§ **CONSIGNE DE TRAVAIL A**:
Répondez aux questions suivantes à partir du texte sur l’équipement de football écoresponsable :
(i) Combien de bouteilles en plastique faut-il pour fabriquer une tenue de football ?
(ii) À quelle date Phenix Sport a-t-elle été lancée ?
(iii) Qu’est-ce qui a été un déclic pour Olivier Guigonis ?

L’équipement de football, tout comme pour les vêtements de la fast fashion, a largement recours à cette matière artificielle miracle (pas chère, infroissable, flexible) depuis près de quarante ans. Dix-huit bouteilles en plastique sont nécessaires pour fabriquer une tenue de football… à multiplier par le nombre de maillots et shorts produits chaque saison. L’addition plastique du ballon rond est donc salée.

« Lorsque les maillots sont en fin de vie, on les récupère, les transforme en fibres pour en fabriquer de nouveaux »

Olivier Guigonis, fondateur de Phenix Sport, première marque de foot écoresponsable

Ce constat pas très éco-friendly a fait réfléchir deux Français travaillant dans l’industrie du sport. Olivier Guigonis et Paul-Emmanuel Guinard ont lancé, le 1er juin, la première marque de foot écoresponsable, Phenix Sport, qui ne propose que des équipements en polyester recyclé. « Cette idée me trotte dans la tête depuis cinq ans, explique Olivier Guigonis (39 ans), ex-consultant en marketing et merchandising pour des clubs français. Le confinement a été un déclic. » Le concept ? Produire des équipements sportifs en matériaux recyclés, issus de bouteilles en plastique usagées. « Et lorsque les maillots sont en fin de vie, on les récupère, les transforme en fibres pour en fabriquer de nouveaux », souligne le cofondateur.

§ **DOCUMENTS FOURNIS**:
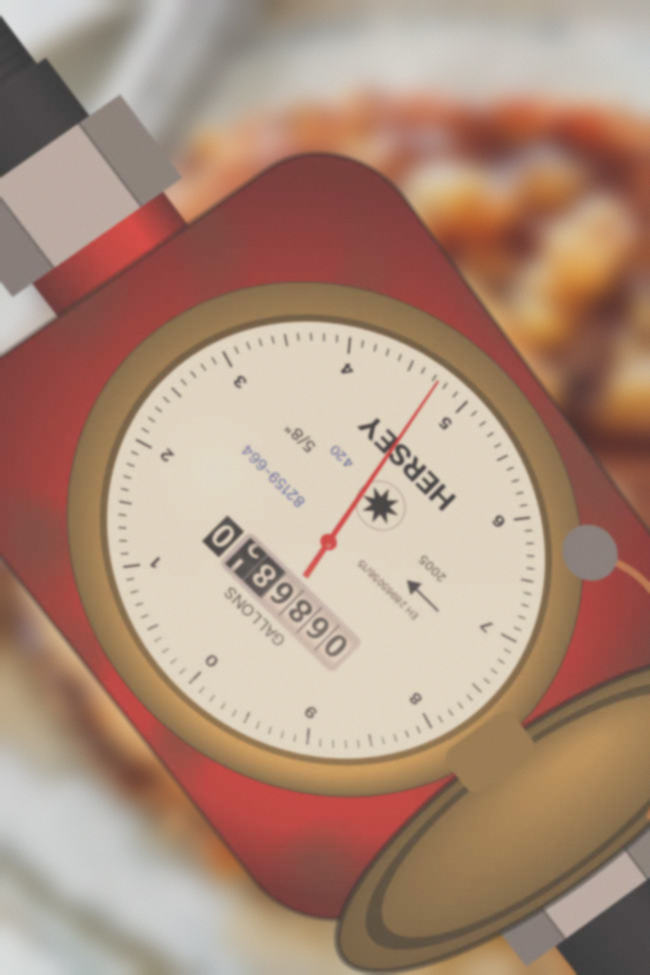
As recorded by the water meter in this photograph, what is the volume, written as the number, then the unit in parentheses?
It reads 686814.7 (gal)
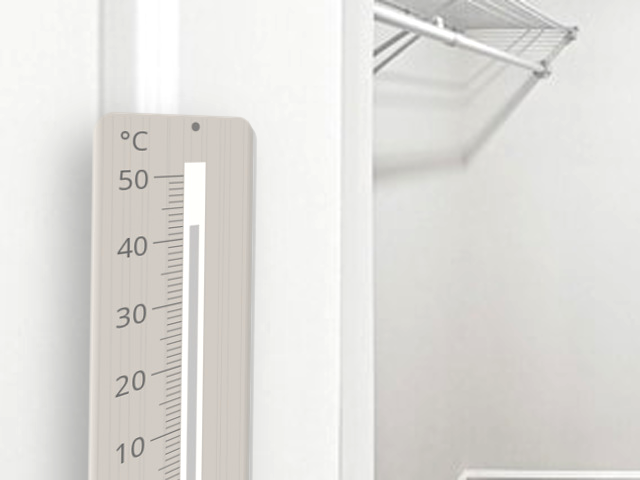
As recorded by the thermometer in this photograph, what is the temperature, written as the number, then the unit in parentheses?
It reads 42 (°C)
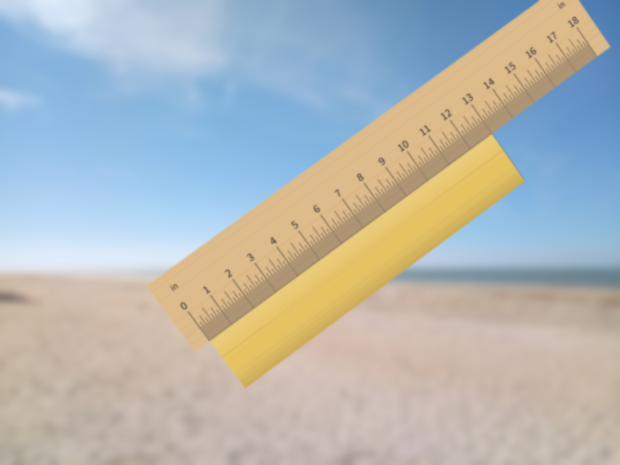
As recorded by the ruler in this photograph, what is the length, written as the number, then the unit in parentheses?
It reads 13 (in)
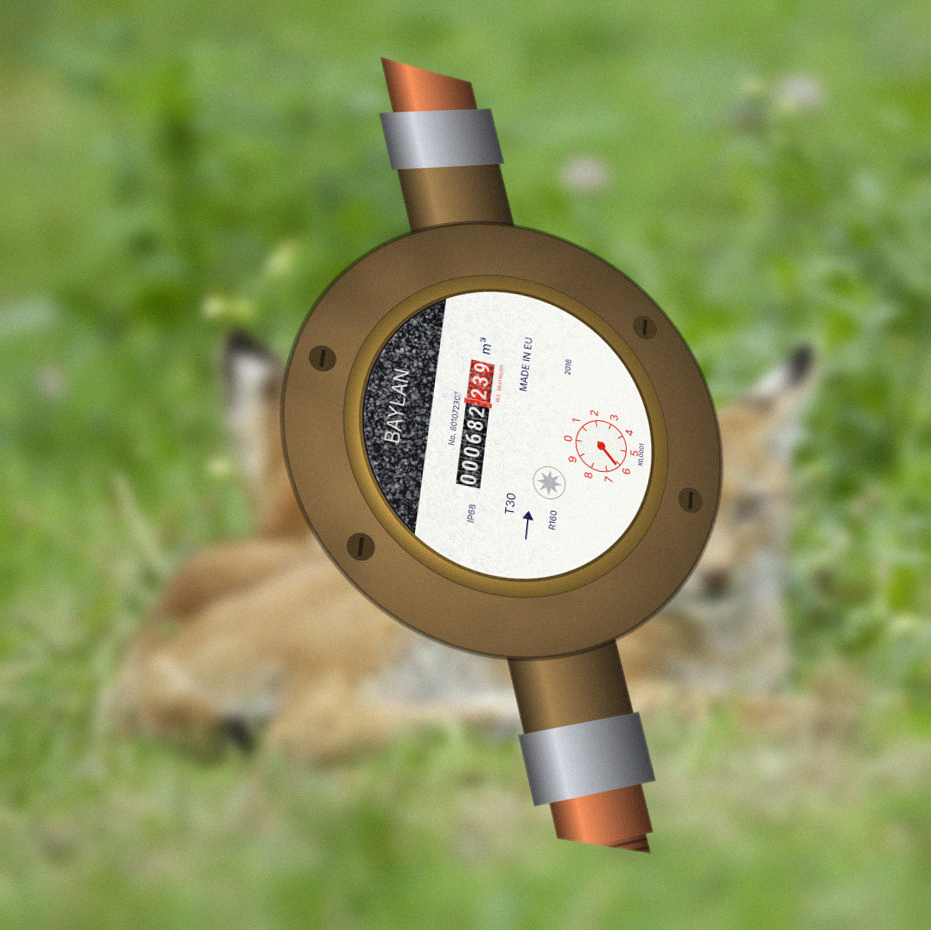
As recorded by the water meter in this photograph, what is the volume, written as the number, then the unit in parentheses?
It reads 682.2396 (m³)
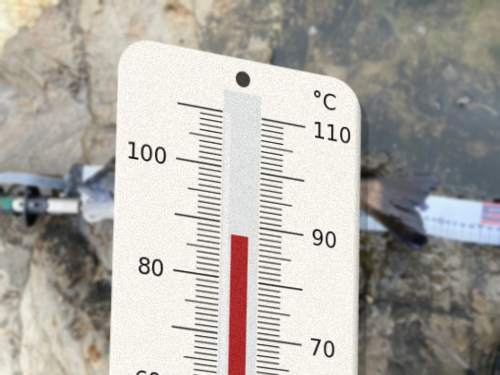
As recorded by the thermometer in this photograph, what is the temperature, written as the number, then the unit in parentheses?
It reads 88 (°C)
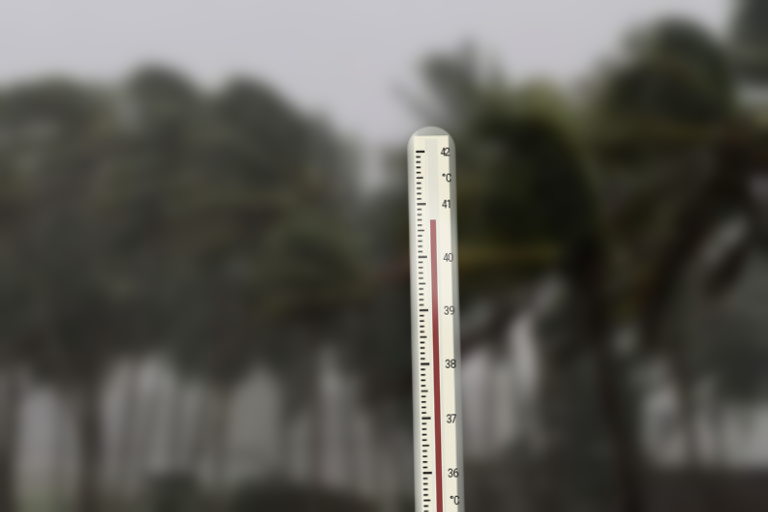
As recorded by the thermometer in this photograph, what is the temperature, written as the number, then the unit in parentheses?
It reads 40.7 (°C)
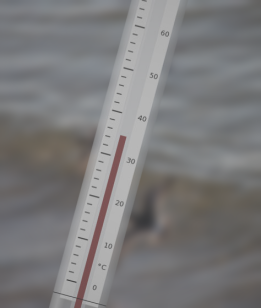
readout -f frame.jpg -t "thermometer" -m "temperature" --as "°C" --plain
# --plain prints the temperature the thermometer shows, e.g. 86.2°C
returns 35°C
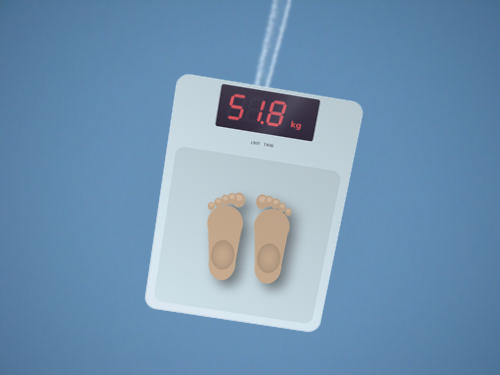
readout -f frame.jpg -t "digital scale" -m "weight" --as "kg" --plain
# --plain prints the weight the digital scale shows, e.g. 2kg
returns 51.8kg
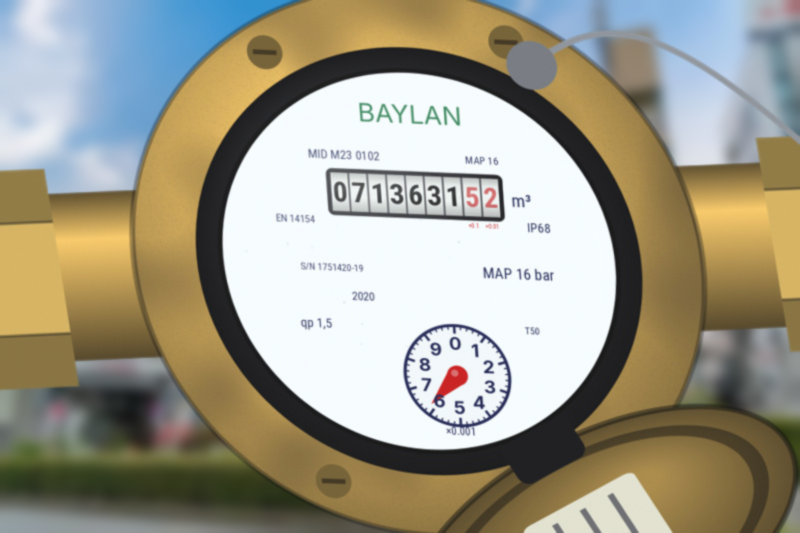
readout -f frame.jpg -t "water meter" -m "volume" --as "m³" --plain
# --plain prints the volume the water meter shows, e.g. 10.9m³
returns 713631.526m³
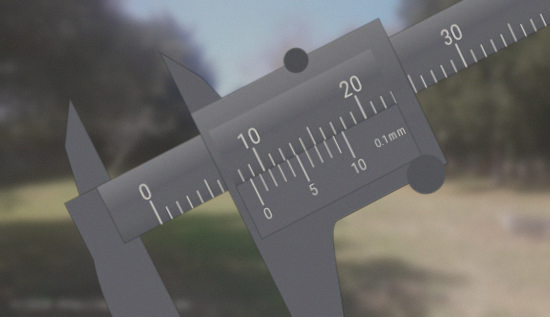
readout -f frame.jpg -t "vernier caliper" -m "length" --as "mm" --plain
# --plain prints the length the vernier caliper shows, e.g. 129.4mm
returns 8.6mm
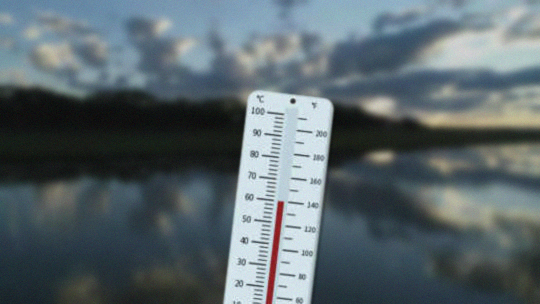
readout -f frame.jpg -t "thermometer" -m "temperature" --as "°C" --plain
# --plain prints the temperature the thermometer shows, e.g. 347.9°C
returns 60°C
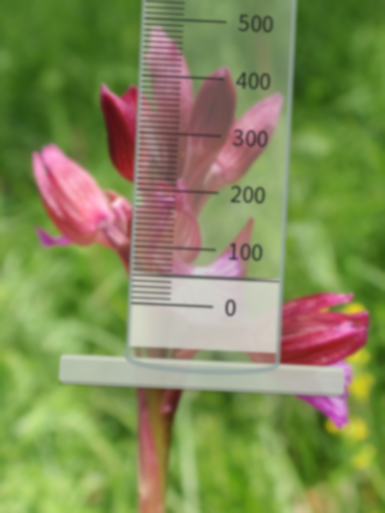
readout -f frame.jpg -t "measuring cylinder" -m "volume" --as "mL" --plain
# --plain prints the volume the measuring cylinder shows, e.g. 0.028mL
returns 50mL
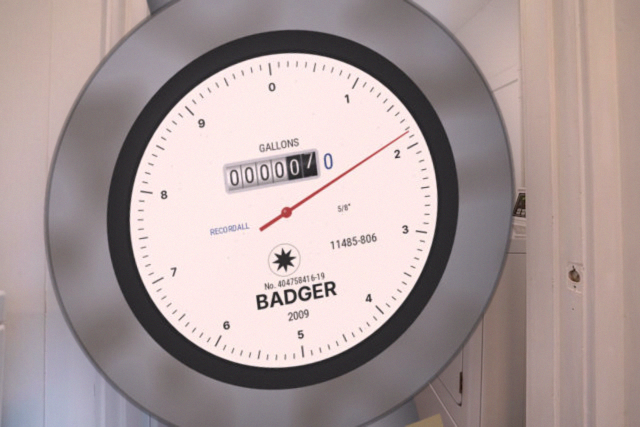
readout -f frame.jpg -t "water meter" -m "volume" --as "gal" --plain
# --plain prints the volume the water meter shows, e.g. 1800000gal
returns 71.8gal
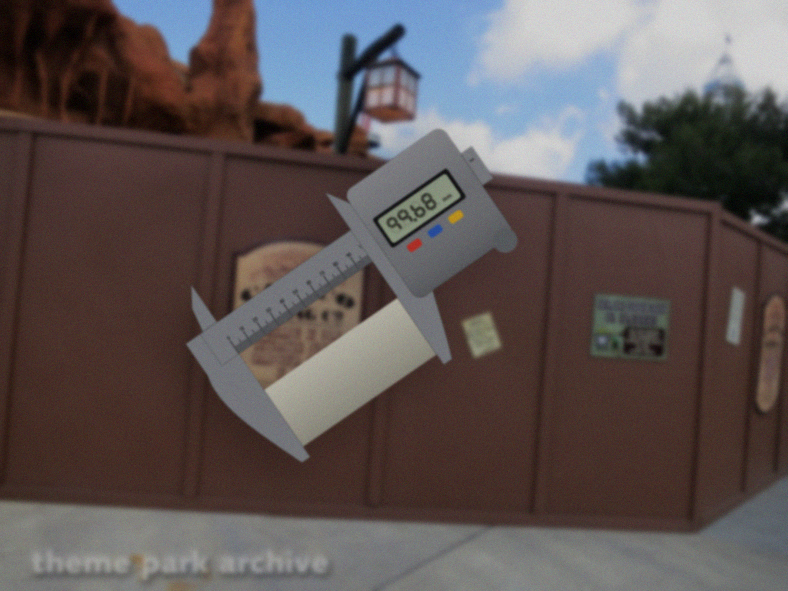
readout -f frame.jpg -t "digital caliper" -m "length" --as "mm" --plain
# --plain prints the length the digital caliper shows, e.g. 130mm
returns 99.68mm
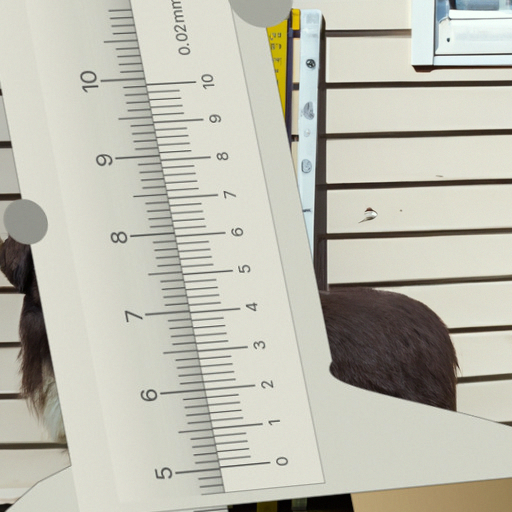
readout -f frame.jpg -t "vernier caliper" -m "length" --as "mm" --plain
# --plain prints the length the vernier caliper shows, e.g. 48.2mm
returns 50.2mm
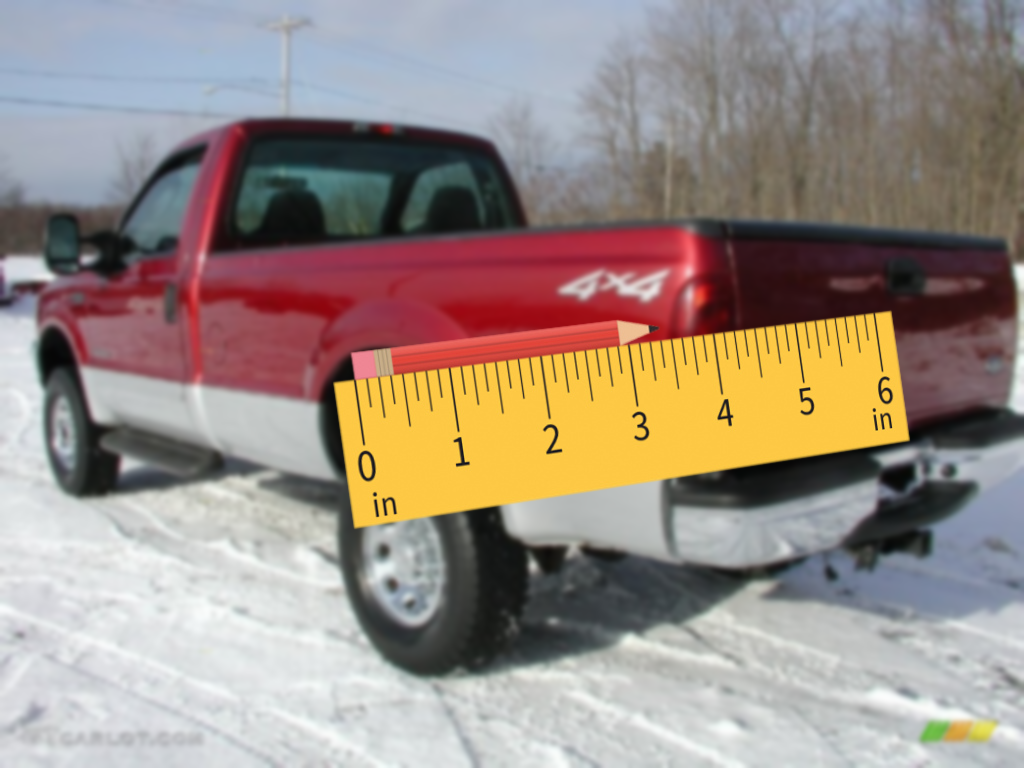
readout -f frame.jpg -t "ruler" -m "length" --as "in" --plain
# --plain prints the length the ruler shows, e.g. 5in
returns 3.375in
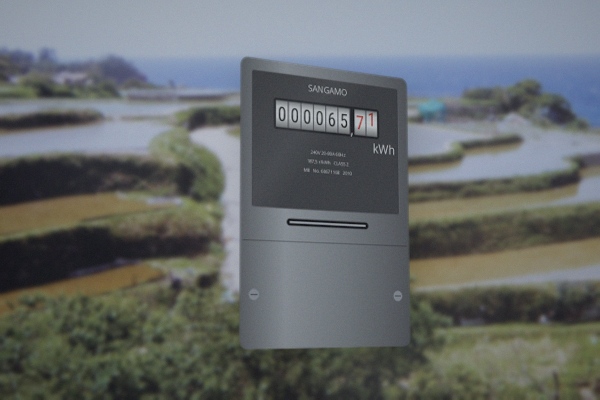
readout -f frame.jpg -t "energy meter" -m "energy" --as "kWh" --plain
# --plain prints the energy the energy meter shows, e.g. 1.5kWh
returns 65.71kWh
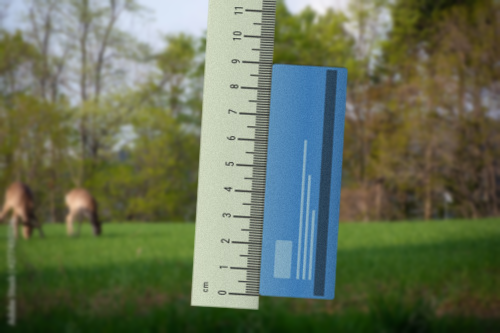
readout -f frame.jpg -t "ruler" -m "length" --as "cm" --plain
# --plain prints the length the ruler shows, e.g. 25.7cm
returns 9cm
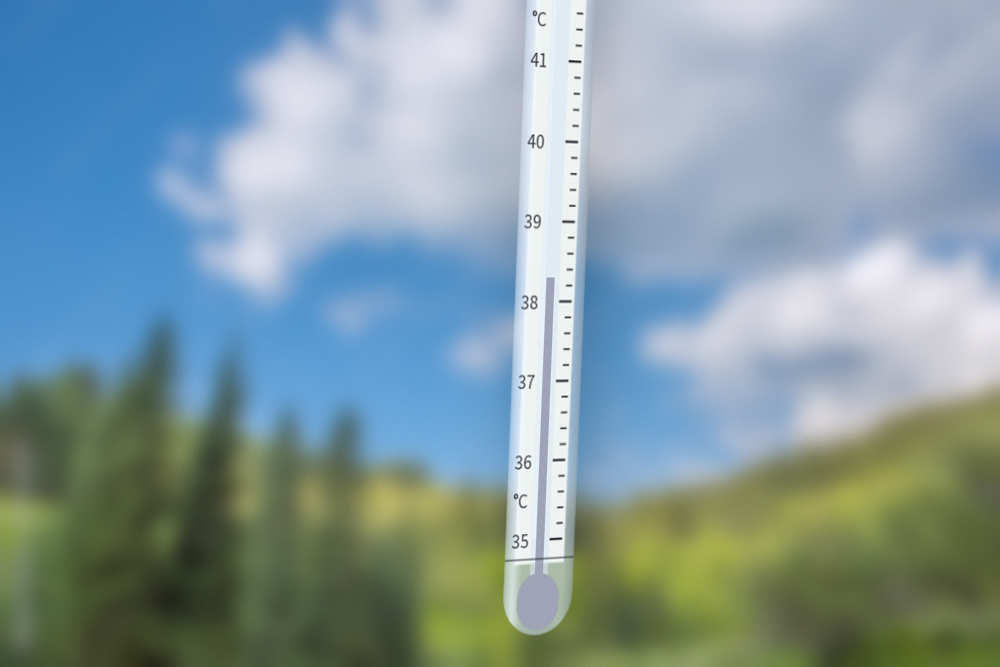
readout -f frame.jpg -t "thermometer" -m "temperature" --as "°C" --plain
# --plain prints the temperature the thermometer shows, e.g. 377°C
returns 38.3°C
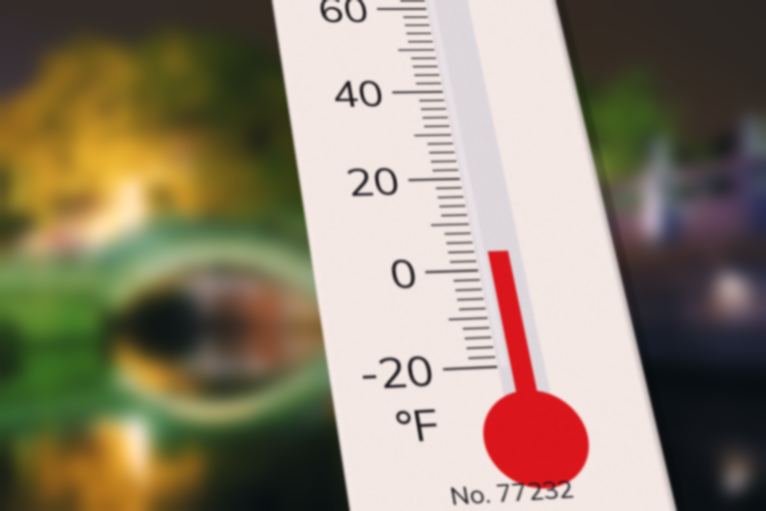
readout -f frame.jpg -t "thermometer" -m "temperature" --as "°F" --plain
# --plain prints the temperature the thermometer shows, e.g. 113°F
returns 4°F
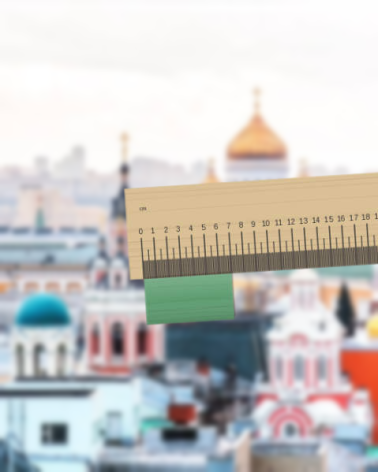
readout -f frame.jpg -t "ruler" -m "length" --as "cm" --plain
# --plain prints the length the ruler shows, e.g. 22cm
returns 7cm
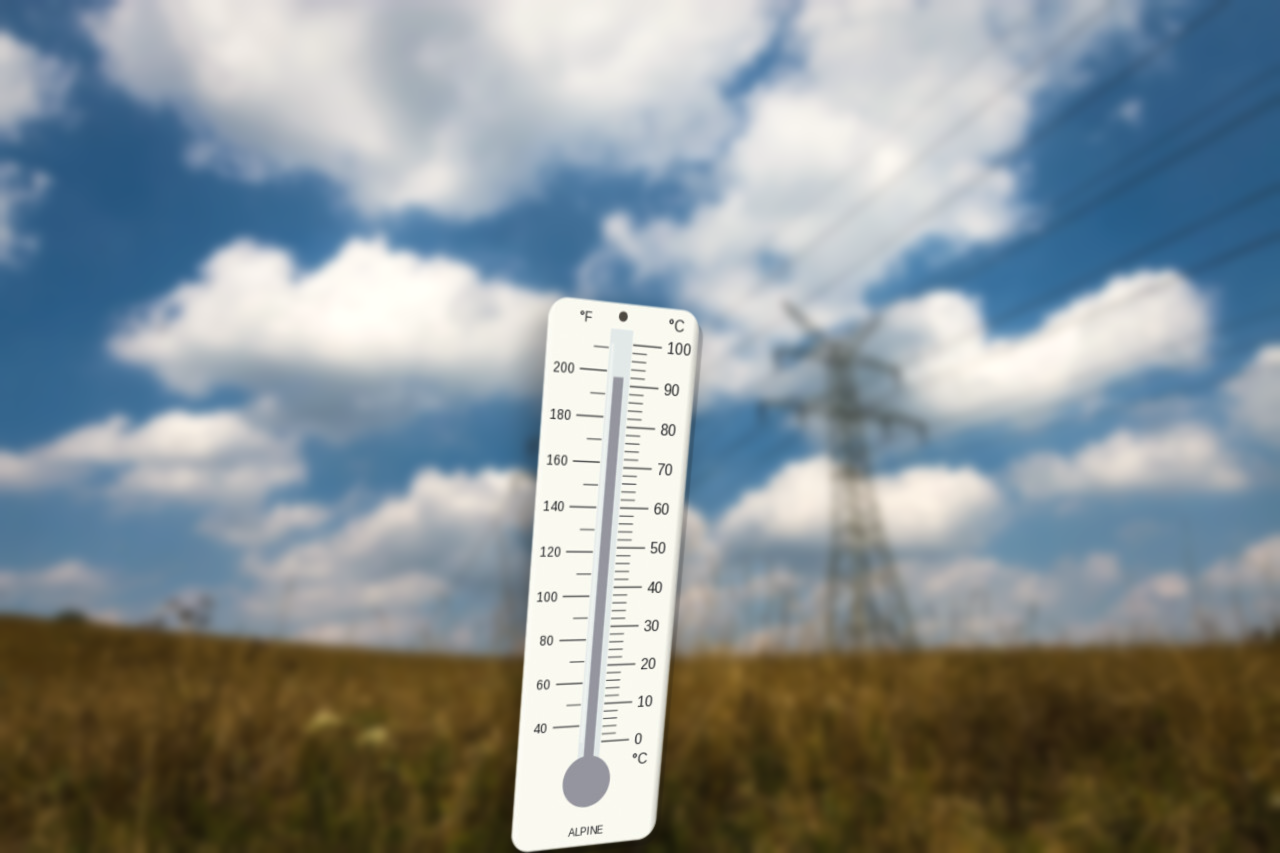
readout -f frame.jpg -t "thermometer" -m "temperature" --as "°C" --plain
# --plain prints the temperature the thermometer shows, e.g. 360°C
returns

§ **CONSIGNE DE TRAVAIL B**: Transformez en liste numérotée tout ce qui va du début des enregistrements jusqu’à la ligne contenant « It reads 88 (°C) », ces deux limites comprises, sans les lignes vides. Laissez les images de côté.

§ **SOLUTION A**:
(i) Dix-huit bouteilles en plastique.
(ii) Le 1er juin.
(iii) Le confinement.

§ **SOLUTION B**:
1. As recorded by the water meter in this photograph, what is the volume, written as the number, then the unit in parentheses?
2. It reads 686814.7 (gal)
3. As recorded by the thermometer in this photograph, what is the temperature, written as the number, then the unit in parentheses?
4. It reads 42 (°C)
5. As recorded by the ruler in this photograph, what is the length, written as the number, then the unit in parentheses?
6. It reads 13 (in)
7. As recorded by the water meter in this photograph, what is the volume, written as the number, then the unit in parentheses?
8. It reads 682.2396 (m³)
9. As recorded by the thermometer in this photograph, what is the temperature, written as the number, then the unit in parentheses?
10. It reads 88 (°C)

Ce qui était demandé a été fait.